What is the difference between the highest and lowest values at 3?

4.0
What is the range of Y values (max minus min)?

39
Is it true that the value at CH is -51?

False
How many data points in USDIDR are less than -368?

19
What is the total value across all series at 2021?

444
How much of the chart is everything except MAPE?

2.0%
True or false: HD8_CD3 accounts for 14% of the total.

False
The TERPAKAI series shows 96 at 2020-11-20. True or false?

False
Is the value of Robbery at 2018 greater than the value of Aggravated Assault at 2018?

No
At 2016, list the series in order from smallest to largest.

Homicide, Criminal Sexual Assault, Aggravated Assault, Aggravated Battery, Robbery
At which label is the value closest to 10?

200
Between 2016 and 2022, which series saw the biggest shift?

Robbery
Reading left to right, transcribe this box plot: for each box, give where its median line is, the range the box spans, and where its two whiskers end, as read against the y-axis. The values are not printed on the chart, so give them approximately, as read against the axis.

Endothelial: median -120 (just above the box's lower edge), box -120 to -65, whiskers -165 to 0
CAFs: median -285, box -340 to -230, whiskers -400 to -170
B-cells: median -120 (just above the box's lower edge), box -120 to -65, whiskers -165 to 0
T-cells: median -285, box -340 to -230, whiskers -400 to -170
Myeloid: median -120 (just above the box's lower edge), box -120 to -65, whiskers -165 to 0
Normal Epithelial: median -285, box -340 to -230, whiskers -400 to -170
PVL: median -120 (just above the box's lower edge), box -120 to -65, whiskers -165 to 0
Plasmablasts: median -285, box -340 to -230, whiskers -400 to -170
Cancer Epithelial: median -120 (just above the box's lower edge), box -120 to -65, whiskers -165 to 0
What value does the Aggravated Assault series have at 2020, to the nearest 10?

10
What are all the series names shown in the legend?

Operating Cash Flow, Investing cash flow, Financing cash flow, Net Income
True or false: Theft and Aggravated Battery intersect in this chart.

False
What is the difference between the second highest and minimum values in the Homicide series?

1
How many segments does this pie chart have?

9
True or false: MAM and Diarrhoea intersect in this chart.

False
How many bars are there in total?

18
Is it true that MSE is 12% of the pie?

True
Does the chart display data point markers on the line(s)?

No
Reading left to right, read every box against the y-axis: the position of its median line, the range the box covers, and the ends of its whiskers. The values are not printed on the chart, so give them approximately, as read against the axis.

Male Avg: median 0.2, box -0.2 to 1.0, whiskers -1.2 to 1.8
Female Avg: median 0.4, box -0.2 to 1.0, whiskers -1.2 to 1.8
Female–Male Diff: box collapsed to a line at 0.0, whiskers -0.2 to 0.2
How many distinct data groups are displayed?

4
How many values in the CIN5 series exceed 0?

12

********************

Can you copy out all of the material above, swapping every "chart" for "graph" and leaving everything else unchanged?

YOUR RESPONSE>
What is the difference between the highest and lowest values at 3?

4.0
What is the range of Y values (max minus min)?

39
Is it true that the value at CH is -51?

False
How many data points in USDIDR are less than -368?

19
What is the total value across all series at 2021?

444
How much of the graph is everything except MAPE?

2.0%
True or false: HD8_CD3 accounts for 14% of the total.

False
The TERPAKAI series shows 96 at 2020-11-20. True or false?

False
Is the value of Robbery at 2018 greater than the value of Aggravated Assault at 2018?

No
At 2016, list the series in order from smallest to largest.

Homicide, Criminal Sexual Assault, Aggravated Assault, Aggravated Battery, Robbery
At which label is the value closest to 10?

200
Between 2016 and 2022, which series saw the biggest shift?

Robbery
Reading left to right, transcribe this box plot: for each box, give where its median line is, the range the box spans, and where its two whiskers end, as read against the y-axis. The values are not printed on the graph, so give them approximately, as read against the axis.

Endothelial: median -120 (just above the box's lower edge), box -120 to -65, whiskers -165 to 0
CAFs: median -285, box -340 to -230, whiskers -400 to -170
B-cells: median -120 (just above the box's lower edge), box -120 to -65, whiskers -165 to 0
T-cells: median -285, box -340 to -230, whiskers -400 to -170
Myeloid: median -120 (just above the box's lower edge), box -120 to -65, whiskers -165 to 0
Normal Epithelial: median -285, box -340 to -230, whiskers -400 to -170
PVL: median -120 (just above the box's lower edge), box -120 to -65, whiskers -165 to 0
Plasmablasts: median -285, box -340 to -230, whiskers -400 to -170
Cancer Epithelial: median -120 (just above the box's lower edge), box -120 to -65, whiskers -165 to 0
What value does the Aggravated Assault series have at 2020, to the nearest 10?

10
What are all the series names shown in the legend?

Operating Cash Flow, Investing cash flow, Financing cash flow, Net Income
True or false: Theft and Aggravated Battery intersect in this graph.

False
What is the difference between the second highest and minimum values in the Homicide series?

1
How many segments does this pie graph have?

9
True or false: MAM and Diarrhoea intersect in this graph.

False
How many bars are there in total?

18
Is it true that MSE is 12% of the pie?

True
Does the graph display data point markers on the line(s)?

No
Reading left to right, read every box against the y-axis: the position of its median line, the range the box covers, and the ends of its whiskers. The values are not printed on the graph, so give them approximately, as read against the axis.

Male Avg: median 0.2, box -0.2 to 1.0, whiskers -1.2 to 1.8
Female Avg: median 0.4, box -0.2 to 1.0, whiskers -1.2 to 1.8
Female–Male Diff: box collapsed to a line at 0.0, whiskers -0.2 to 0.2
How many distinct data groups are displayed?

4
How many values in the CIN5 series exceed 0?

12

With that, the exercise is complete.